Liverpool Mayor issues rallying cry to mobilise a ‘community army’

As the UK continues to battle the growing coronavirus crisis Joe Anderson wants businesses and residents to help Liverpool’s most vulnerable residents. Tony McDonough reports

Liverpool Mayor Joe Anderson wants to create a ‘community army’

 

Liverpool Mayor Joe Anderson is asking the city’s businesses and residents to mobilise a “community army” to help those most affected by the coronavirus crisis.

People across the UK are in the midst of the biggest disruption to their everyday lives since the Second World War II and there is a fear that it is the most vulnerable members of our society who will suffer most as the virus continues to spread.

Mr Anderson has instructed the city council to set up two hotlines – one to recruit a volunteer army, the other to identify and help the city’s most vulnerable. He is also calling on the city’s businesses community and voluntary organisations to register their support to assist communities overcome the pandemic over the coming weeks and months.

The two telephone hotlines are now live, just as the Mayor begins chairing Liverpool’s Health and Wellbeing Board which will discuss the city’s latest plans to contain the Covid-19 pandemic.

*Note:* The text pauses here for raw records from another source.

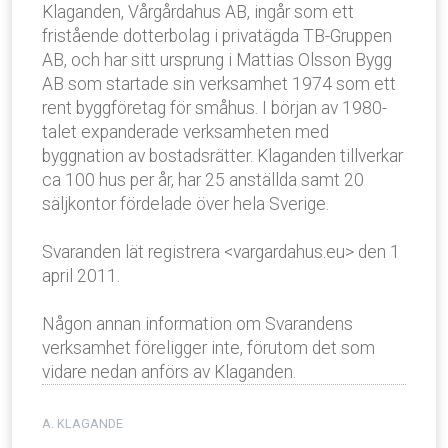
Klaganden, Vårgårdahus AB, ingår som ett
fristående dotterbolag i privatägda TB-Gruppen
AB, och har sitt ursprung i Mattias Olsson Bygg
AB som startade sin verksamhet 1974 som ett
rent byggföretag för småhus. I början av 1980-
talet expanderade verksamheten med
byggnation av bostadsrätter. Klaganden tillverkar
ca 100 hus per år, har 25 anställda samt 20
säljkontor fördelade över hela Sverige.
Svaranden lät registrera <vargardahus.eu> den 1
april 2011.
Någon annan information om Svarandens
verksamhet föreligger inte, förutom det som
vidare nedan anförs av Klaganden.
A. KLAGANDE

The volunteer hotline is 0151 233 3068. Key tasks identified will be for people to help deliver medication to those in self-isolation, or check in with neighbours. This phone line can also be used to volunteer for Liverpool Foodbanks who require volunteers across the city. 

The support hotline is 0151 233 3066. This has been established for anyone to call who feels they need support with a range of basic tasks because they don’t have a support network – friends and family – in place. Both hotlines will be manned from 8am to 6pm, seven days a week.

Mayor Anderson said: Liverpool is famous for its community spirit, and we will need to call on it now – more than ever before. Life for everyone is changing in a way few could ever have imagined. Only by working together will we steer our way through this.

The council has been implementing our own well-rehearsed contingency plans to cope with a pandemic, and is already using its network of contacts to mobilise so we can protect the most vulnerable. But it is not enough. We simply don’t have the volume of staff to fully respond to this crisis.

“If you are healthy and fit, and are not living with someone with Covid-19 – Liverpool needs you. There is a vast number of roles for people to perform over the coming weeks and months – and we need to begin the process of assessing the needs and deploying those who can help.

It goes without saying – these are unprecedented times. It is impossible to overstate the seriousness of the situation, but I know this city will emerge on the other side all the stronger for it. Our unity and spirit are famous the world over – and we are going to need every ounce of it to get through the coming months.”